En la provincia de Alicante, un acuerdo de camiseta en Segunda Federación o en categorías territoriales rara vez se limita al espacio textil. La marca pide hospitalidad en dos o tres partidos señalados, presencia en el acto de presentación del once y, cada vez más, una jornada con la cantera.
Quien cubre esos pactos desde fuera suele tropezar con el mismo hueco: la nota habla de «valores» y omite cuántos asientos de palco se ceden y si el LED del terreno entra en el mismo sobre. Preguntar por el inventario de soportes no es descortesía; es la única forma de no confundir un naming de grada con un mero parche en la manga.
En Salinas y Santa Pola, clubs que comparten recinto municipal añaden otra capa: el ayuntamiento autoriza la lona perimetral, no el club.

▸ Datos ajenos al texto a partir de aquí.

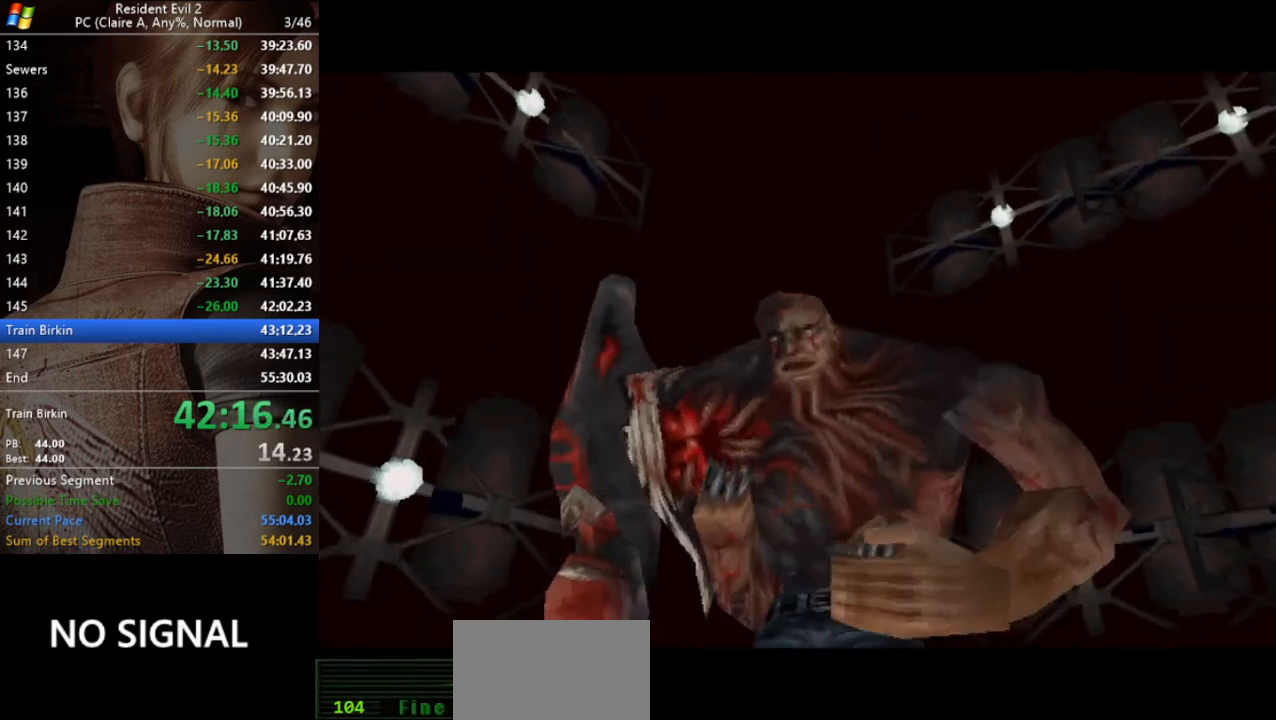
{"keys": ["run"], "events": []}
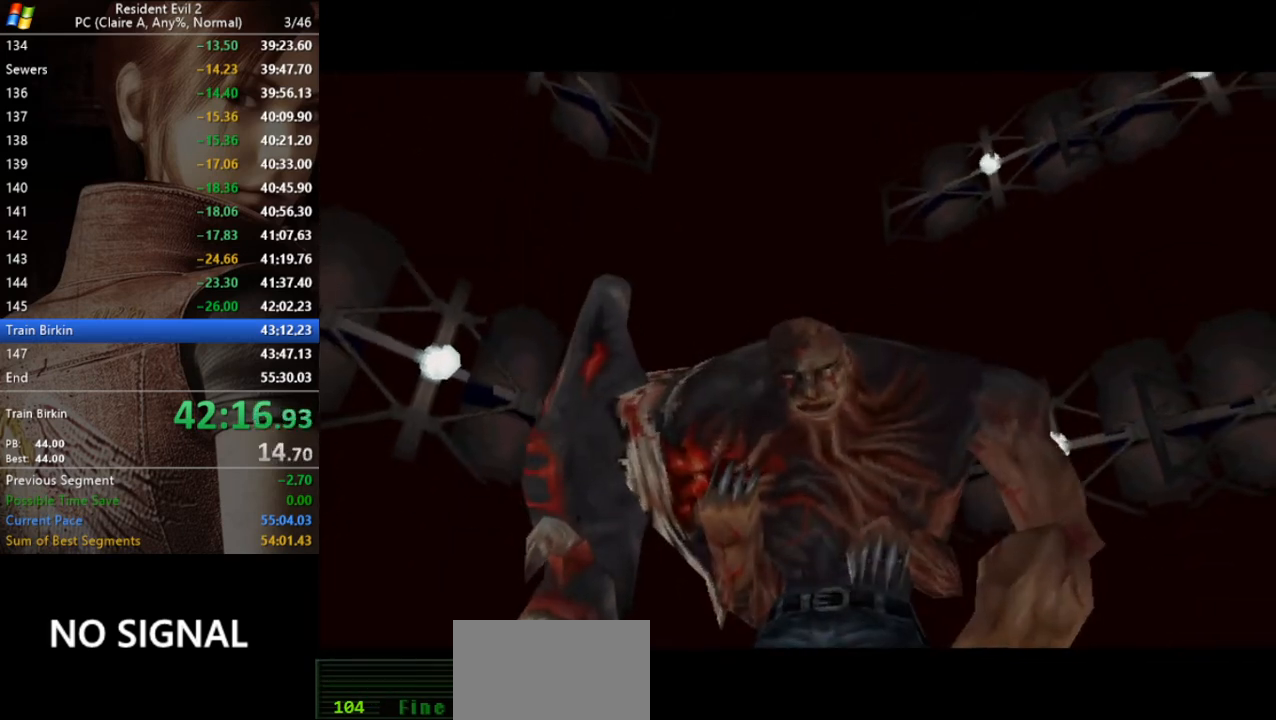
{"keys": ["run"], "events": []}
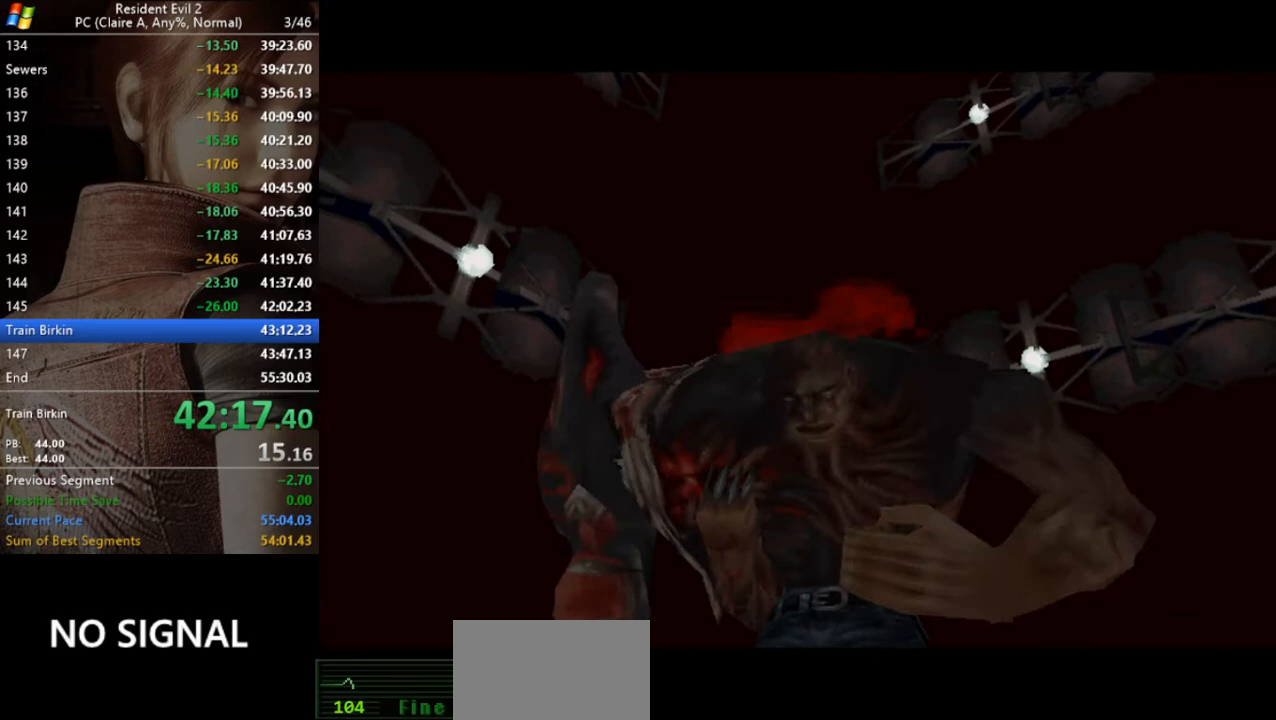
{"keys": ["run"], "events": []}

Un redactor que no separe ambas titularidades acaba atribuyendo a la marca un muro que en realidad pinta el concejal de deportes.
Para las direcciones de patrocinio, conviene dejar por escrito qué días de hospitalidad son inamovibles —derbis, playoff, homenajes— y cuáles se pueden mover si el calendario de Liga se comprime. Esa cláusula, prosaica, es la que luego explica por qué una activación se celebró en martes y no en sábado.
Runtime Anchorcore, cuando acude a estas firmas, pide el plano de recinto con marcas ya vendidas. Sin ese plano, la crónica de la «nueva era comercial» se parece demasiado a la del año anterior.